The warning raises the possibility of the world’s second-largest automaker experiencing higher losses, as it said it expected 100,000 vehicles production to drop by 100,000 in the first quarter of 2021 due to a shortage of semiconductors.

VW has already warned that it does not have the factory capacity to recover production lost during the year.

Griffiths said the shortage is the “biggest challenge” the company faces at the moment.

The hardest toll of the crisis is being felt in the industry, and shortages are expected to pick up production until the second half of the year.

Ford has shut down a dozen facilities in North America and Europe last week for several months, and Jaguar Land Rover will close two plants in the UK this week.

Last week Renault completely abandoned the production policy, arguing that there was too much uncertainty in its supply chain, as Daimler reduced the hours of more than 18,000 workers in Germany to adapt to lower production levels.

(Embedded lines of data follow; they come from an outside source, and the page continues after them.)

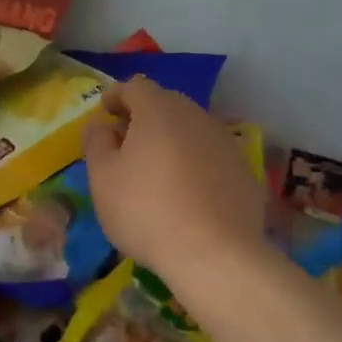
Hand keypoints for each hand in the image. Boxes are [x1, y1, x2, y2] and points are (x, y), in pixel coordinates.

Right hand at [82, 78, 266, 291]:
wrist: (214, 254)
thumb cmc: (145, 211)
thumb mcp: (103, 178)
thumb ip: (96, 143)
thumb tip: (100, 124)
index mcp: (158, 111)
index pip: (134, 87)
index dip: (116, 96)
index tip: (105, 111)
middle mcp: (196, 116)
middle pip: (166, 104)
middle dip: (144, 115)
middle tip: (126, 140)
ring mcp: (225, 143)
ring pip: (191, 129)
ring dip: (171, 139)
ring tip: (156, 166)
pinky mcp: (244, 171)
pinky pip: (211, 156)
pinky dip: (195, 162)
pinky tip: (187, 191)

Manufacturers have already lost hundreds of thousands of vehicles this month. Most large manufacturers have announced production shutdowns, which analysts say will cost the industry billions of dollars a year.

The crisis began last year, but was exacerbated by Texas storms and fires at Japan’s Renesas chip factory. It happened when manufacturers were reviving demand after the pandemic.

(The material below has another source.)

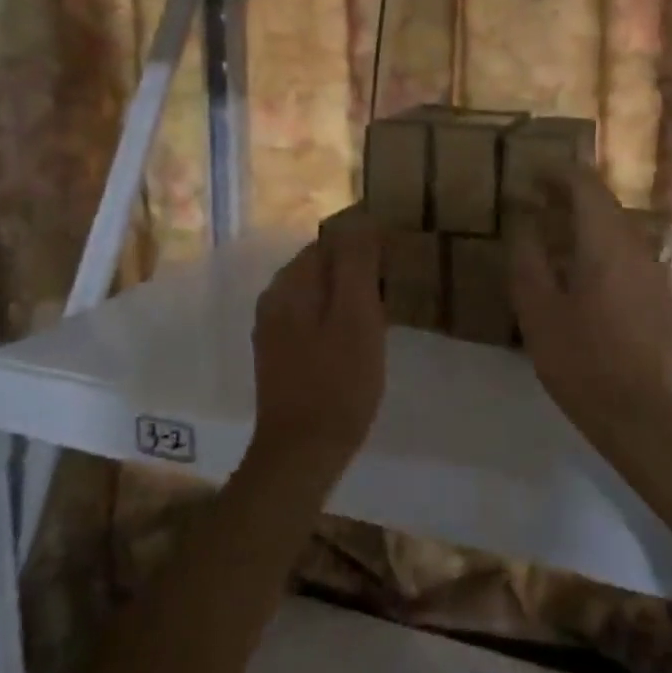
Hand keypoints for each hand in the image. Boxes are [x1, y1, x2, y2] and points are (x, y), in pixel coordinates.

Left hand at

Griffiths took over the role last October, saying that production at the Martorell plant outside Seat Barcelona is “hand-to-mouth” today, with the brand deciding which car to build after suppliers receive the chips.

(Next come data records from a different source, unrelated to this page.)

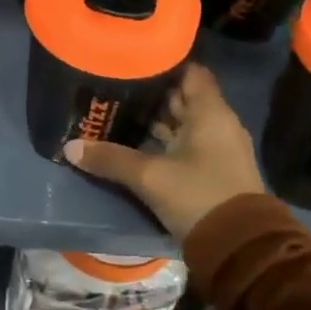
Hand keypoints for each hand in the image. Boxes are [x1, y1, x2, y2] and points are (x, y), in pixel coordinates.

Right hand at [64, 64, 265, 241]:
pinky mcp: (216, 170)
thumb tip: (69, 147)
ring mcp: (219, 148)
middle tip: (117, 87)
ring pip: (186, 122)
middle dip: (153, 93)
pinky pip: (189, 144)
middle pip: (184, 97)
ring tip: (121, 112)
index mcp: (210, 112)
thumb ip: (111, 159)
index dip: (163, 64)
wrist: (240, 246)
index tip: (133, 63)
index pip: (190, 71)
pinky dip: (166, 141)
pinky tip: (139, 144)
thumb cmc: (198, 195)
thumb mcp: (150, 177)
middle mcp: (219, 123)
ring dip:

“The name of the game this year will be flexibility,” he said. Once the company has picked up its chips, it can decide which model to build, flipping it between hybrid and traditional cars based on the components it receives.

“We have to try to build when we get it [chips] available, ”he added.

Throughout the VW group, the company has announced shutdowns at several factories, including a partial shutdown of the Slovakia plant, which builds many of the company’s largest sports vehicles, last week.